Bloomberg a interviewé un ancien employé d’Apple qui était en charge de l’approbation des applications sur l’App Store. Il a évoqué les problèmes initiaux associés à l’approbation manuelle, pourquoi les applications étaient un « embarras » pour Apple et bien plus encore.

Mark Gurman a publié cette longue interview avec Phillip Shoemaker, qui était le responsable des applications sur l’App Store de 2009 à 2016.

Shoemaker explique qu’au départ, le processus de révision d’une application nécessitait que trois personnes vérifient l’application avant de l’approuver. Ce choix impliquait de longs délais d’attente pouvant aller jusqu’à deux semaines. Plus tard, les temps ont diminué après qu’Apple ait activé certaines automatisations et décidé qu’une seule personne par application suffisait.

Phil Schiller a toujours insisté pour que le processus d’approbation soit toujours revu à l’œil humain, et pas uniquement à l’aide d’outils automatisés, afin de limiter les applications au contenu inapproprié ou malveillant. « Pourtant », dit Shoemaker, « il y a beaucoup d’applications dans le magasin qui ne devraient pas être là ».

L’ancien employé explique que c’est lui qui a convaincu les dirigeants de réduire le nombre de personnes de trois à un pour le contrôle de chaque application, mais pour être autorisé à effectuer les révisions sur l’App Store, il était nécessaire de suivre différentes formations.
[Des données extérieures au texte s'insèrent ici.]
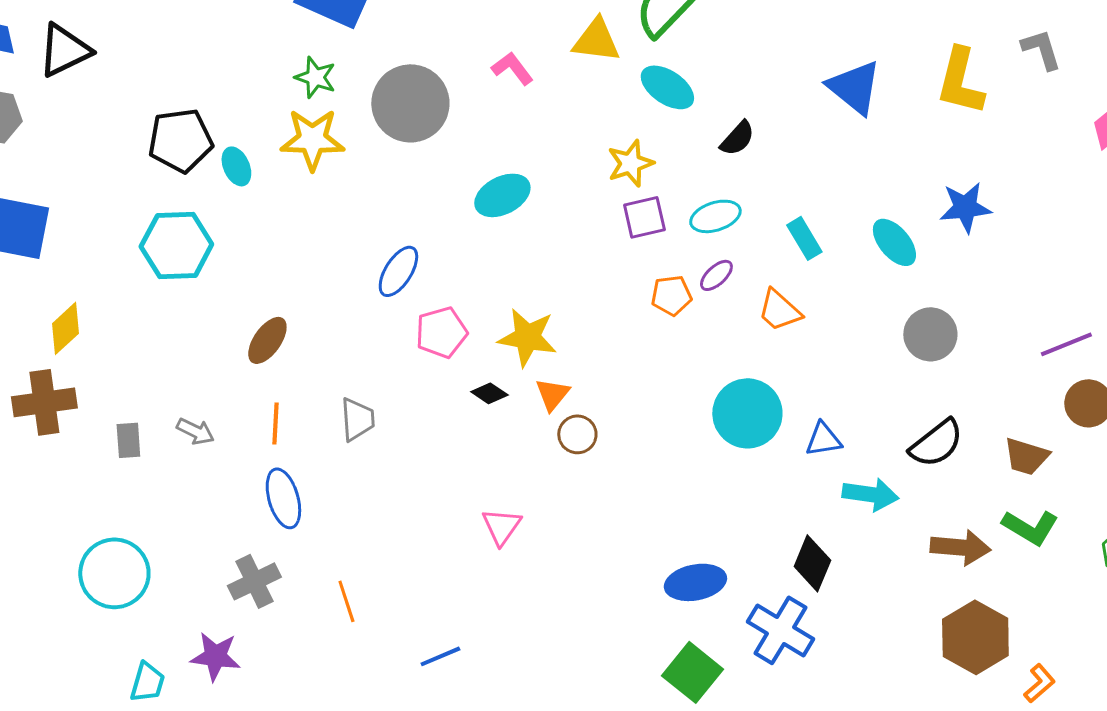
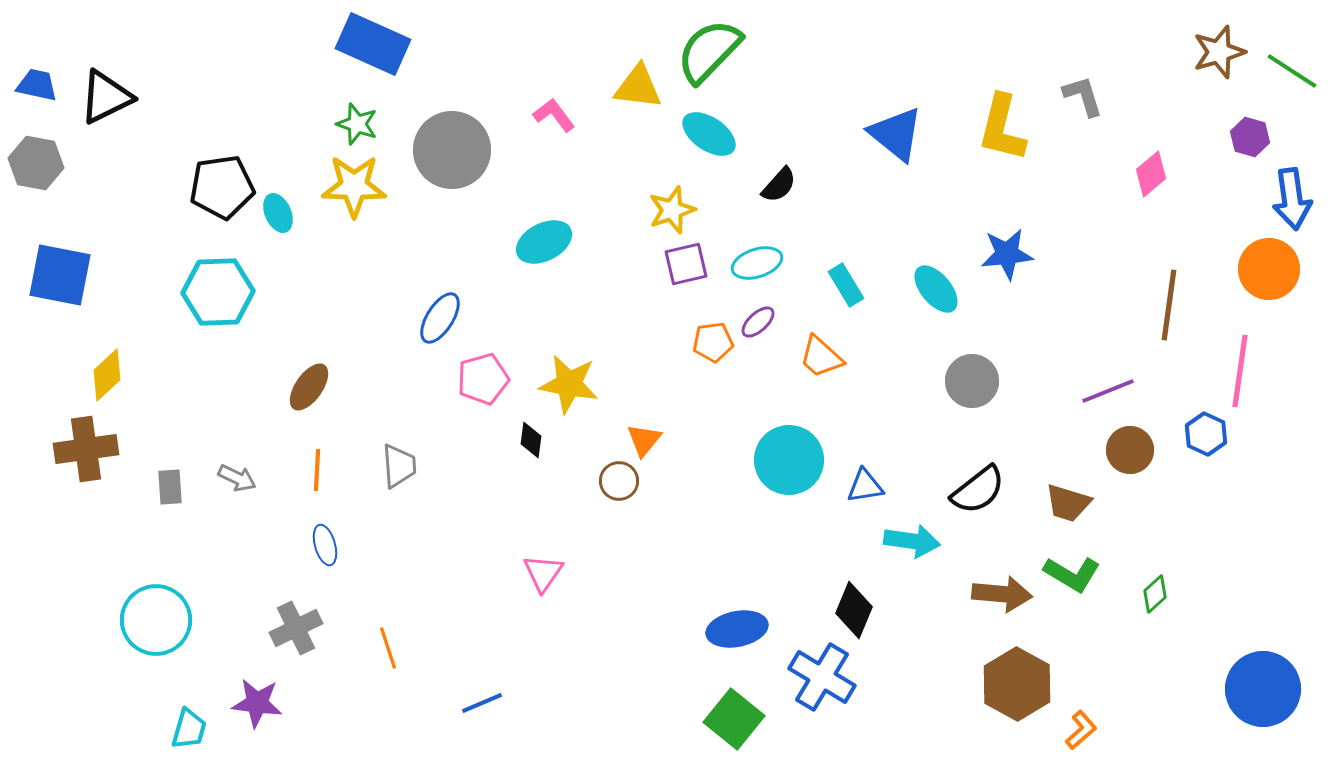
black diamond: (489, 393) -> (531, 440), turned 63
orange triangle: (552, 394) -> (644, 440), moved
blue ellipse: (283, 498) -> (325, 545), size x0.7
Malgré le fort intérêt d’Apple pour les applications à approuver ou à rejeter, en particulier dans les premières années, plusieurs titres ont été publiés bien qu’ils n’aient pas les exigences nécessaires. Parmi eux se trouve l’application « Je suis riche », qui coûtait 1 000 dollars et ne faisait pratiquement rien.

Shoemaker a également déclaré qu’il lui était très difficile de refuser certaines applications : « Je savais que ma décision empêchait une application d’entrer dans le magasin et bloquait un développeur qui aurait pu se concentrer sur la monétisation de son travail pour mettre de la nourriture sur la table ou envoyer ses enfants à l’école. Chaque fois que je devais faire ces appels, mon cœur se brisait. »

Gurman a ensuite demandé à Shoemaker si tous les développeurs étaient traités de manière égale ou si quelqu’un recevait un traitement spécial. Shoemaker a déclaré que Steve Jobs était fermement convaincu que les règles devaient être appliquées de la même manière à tous les développeurs : « Ce n’est pas par hasard que j’ai appelé Facebook à plusieurs reprises car leur première application avait l’un des pires codes que je n’ai jamais vu. »

Il existe également des préoccupations: « Aujourd’hui, Apple a créé de nombreuses applications internes offrant des fonctions similaires à celles des applications tierces de longue date. On ne peut nier qu’il existe un conflit qui limite en fait la concurrence. Je suis très inquiet à ce sujet. »

Une autre curiosité intéressante concerne les applications pour Apple Watch. Shoemaker a noté qu’elles avaient toujours été une source de « gêne » pour Apple en raison du manque d’intérêt des développeurs.

Il n’est donc pas surprenant que watchOS 6 intègre son propre App Store pour tenter de nourrir le marché des applications dédiées à l’Apple Watch.